What to do: Output all of the entries exactly as written.

Entries supplied:
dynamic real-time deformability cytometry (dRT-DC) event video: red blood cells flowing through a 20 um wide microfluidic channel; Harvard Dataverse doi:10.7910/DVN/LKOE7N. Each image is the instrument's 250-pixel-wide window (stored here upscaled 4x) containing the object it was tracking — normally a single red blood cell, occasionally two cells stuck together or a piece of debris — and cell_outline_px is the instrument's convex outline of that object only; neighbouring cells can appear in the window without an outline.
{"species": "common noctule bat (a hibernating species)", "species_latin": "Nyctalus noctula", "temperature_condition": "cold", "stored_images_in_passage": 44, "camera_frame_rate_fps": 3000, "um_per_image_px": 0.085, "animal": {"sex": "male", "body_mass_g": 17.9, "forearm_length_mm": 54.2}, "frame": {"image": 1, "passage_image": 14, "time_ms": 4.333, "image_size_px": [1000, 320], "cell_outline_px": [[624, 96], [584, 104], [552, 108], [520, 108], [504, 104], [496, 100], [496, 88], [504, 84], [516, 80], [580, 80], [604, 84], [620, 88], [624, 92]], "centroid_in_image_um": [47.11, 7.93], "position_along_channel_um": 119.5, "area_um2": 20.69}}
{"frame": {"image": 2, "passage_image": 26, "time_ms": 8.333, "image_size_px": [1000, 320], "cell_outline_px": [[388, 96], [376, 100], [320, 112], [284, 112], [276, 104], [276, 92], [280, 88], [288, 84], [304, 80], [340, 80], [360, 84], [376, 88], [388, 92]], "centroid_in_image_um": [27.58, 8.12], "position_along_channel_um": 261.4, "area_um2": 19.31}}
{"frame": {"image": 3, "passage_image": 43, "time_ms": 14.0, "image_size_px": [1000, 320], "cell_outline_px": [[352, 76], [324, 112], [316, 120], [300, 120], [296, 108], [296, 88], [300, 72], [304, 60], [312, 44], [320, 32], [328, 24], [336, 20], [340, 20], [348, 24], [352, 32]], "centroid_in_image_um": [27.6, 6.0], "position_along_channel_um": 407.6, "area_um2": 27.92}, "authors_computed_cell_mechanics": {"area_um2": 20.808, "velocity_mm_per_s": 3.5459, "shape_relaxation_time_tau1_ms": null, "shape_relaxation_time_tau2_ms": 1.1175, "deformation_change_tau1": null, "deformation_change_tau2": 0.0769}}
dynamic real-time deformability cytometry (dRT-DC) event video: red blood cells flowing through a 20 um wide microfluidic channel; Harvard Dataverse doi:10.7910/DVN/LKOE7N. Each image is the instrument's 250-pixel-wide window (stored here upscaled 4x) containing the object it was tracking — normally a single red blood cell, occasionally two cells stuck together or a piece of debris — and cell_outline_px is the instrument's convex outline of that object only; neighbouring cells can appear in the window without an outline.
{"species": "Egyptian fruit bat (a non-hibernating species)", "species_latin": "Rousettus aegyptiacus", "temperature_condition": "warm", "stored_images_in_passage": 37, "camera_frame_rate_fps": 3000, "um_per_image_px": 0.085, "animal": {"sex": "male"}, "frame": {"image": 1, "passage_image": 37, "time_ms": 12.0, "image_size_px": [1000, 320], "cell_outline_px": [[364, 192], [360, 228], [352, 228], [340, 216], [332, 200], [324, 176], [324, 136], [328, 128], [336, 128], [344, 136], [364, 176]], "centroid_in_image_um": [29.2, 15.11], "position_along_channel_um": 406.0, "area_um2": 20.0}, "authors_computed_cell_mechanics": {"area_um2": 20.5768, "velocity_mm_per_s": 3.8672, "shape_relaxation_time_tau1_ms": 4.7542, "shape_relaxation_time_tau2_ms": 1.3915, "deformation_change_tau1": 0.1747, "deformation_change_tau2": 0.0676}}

Problem solution:
dynamic real-time deformability cytometry (dRT-DC) event video: red blood cells flowing through a 20 um wide microfluidic channel; Harvard Dataverse doi:10.7910/DVN/LKOE7N. Each image is the instrument's 250-pixel-wide window (stored here upscaled 4x) containing the object it was tracking — normally a single red blood cell, occasionally two cells stuck together or a piece of debris — and cell_outline_px is the instrument's convex outline of that object only; neighbouring cells can appear in the window without an outline.
{"species": "common noctule bat (a hibernating species)", "species_latin": "Nyctalus noctula", "temperature_condition": "cold", "stored_images_in_passage": 44, "camera_frame_rate_fps": 3000, "um_per_image_px": 0.085, "animal": {"sex": "male", "body_mass_g": 17.9, "forearm_length_mm": 54.2}, "frame": {"image": 1, "passage_image": 14, "time_ms": 4.333, "image_size_px": [1000, 320], "cell_outline_px": [[624, 96], [584, 104], [552, 108], [520, 108], [504, 104], [496, 100], [496, 88], [504, 84], [516, 80], [580, 80], [604, 84], [620, 88], [624, 92]], "centroid_in_image_um": [47.11, 7.93], "position_along_channel_um": 119.5, "area_um2": 20.69}}
{"frame": {"image": 2, "passage_image": 26, "time_ms": 8.333, "image_size_px": [1000, 320], "cell_outline_px": [[388, 96], [376, 100], [320, 112], [284, 112], [276, 104], [276, 92], [280, 88], [288, 84], [304, 80], [340, 80], [360, 84], [376, 88], [388, 92]], "centroid_in_image_um": [27.58, 8.12], "position_along_channel_um": 261.4, "area_um2": 19.31}}
{"frame": {"image": 3, "passage_image": 43, "time_ms": 14.0, "image_size_px": [1000, 320], "cell_outline_px": [[352, 76], [324, 112], [316, 120], [300, 120], [296, 108], [296, 88], [300, 72], [304, 60], [312, 44], [320, 32], [328, 24], [336, 20], [340, 20], [348, 24], [352, 32]], "centroid_in_image_um": [27.6, 6.0], "position_along_channel_um": 407.6, "area_um2": 27.92}, "authors_computed_cell_mechanics": {"area_um2": 20.808, "velocity_mm_per_s": 3.5459, "shape_relaxation_time_tau1_ms": null, "shape_relaxation_time_tau2_ms": 1.1175, "deformation_change_tau1": null, "deformation_change_tau2": 0.0769}}
dynamic real-time deformability cytometry (dRT-DC) event video: red blood cells flowing through a 20 um wide microfluidic channel; Harvard Dataverse doi:10.7910/DVN/LKOE7N. Each image is the instrument's 250-pixel-wide window (stored here upscaled 4x) containing the object it was tracking — normally a single red blood cell, occasionally two cells stuck together or a piece of debris — and cell_outline_px is the instrument's convex outline of that object only; neighbouring cells can appear in the window without an outline.
{"species": "Egyptian fruit bat (a non-hibernating species)", "species_latin": "Rousettus aegyptiacus", "temperature_condition": "warm", "stored_images_in_passage": 37, "camera_frame_rate_fps": 3000, "um_per_image_px": 0.085, "animal": {"sex": "male"}, "frame": {"image": 1, "passage_image": 37, "time_ms": 12.0, "image_size_px": [1000, 320], "cell_outline_px": [[364, 192], [360, 228], [352, 228], [340, 216], [332, 200], [324, 176], [324, 136], [328, 128], [336, 128], [344, 136], [364, 176]], "centroid_in_image_um": [29.2, 15.11], "position_along_channel_um": 406.0, "area_um2": 20.0}, "authors_computed_cell_mechanics": {"area_um2": 20.5768, "velocity_mm_per_s": 3.8672, "shape_relaxation_time_tau1_ms": 4.7542, "shape_relaxation_time_tau2_ms": 1.3915, "deformation_change_tau1": 0.1747, "deformation_change_tau2": 0.0676}}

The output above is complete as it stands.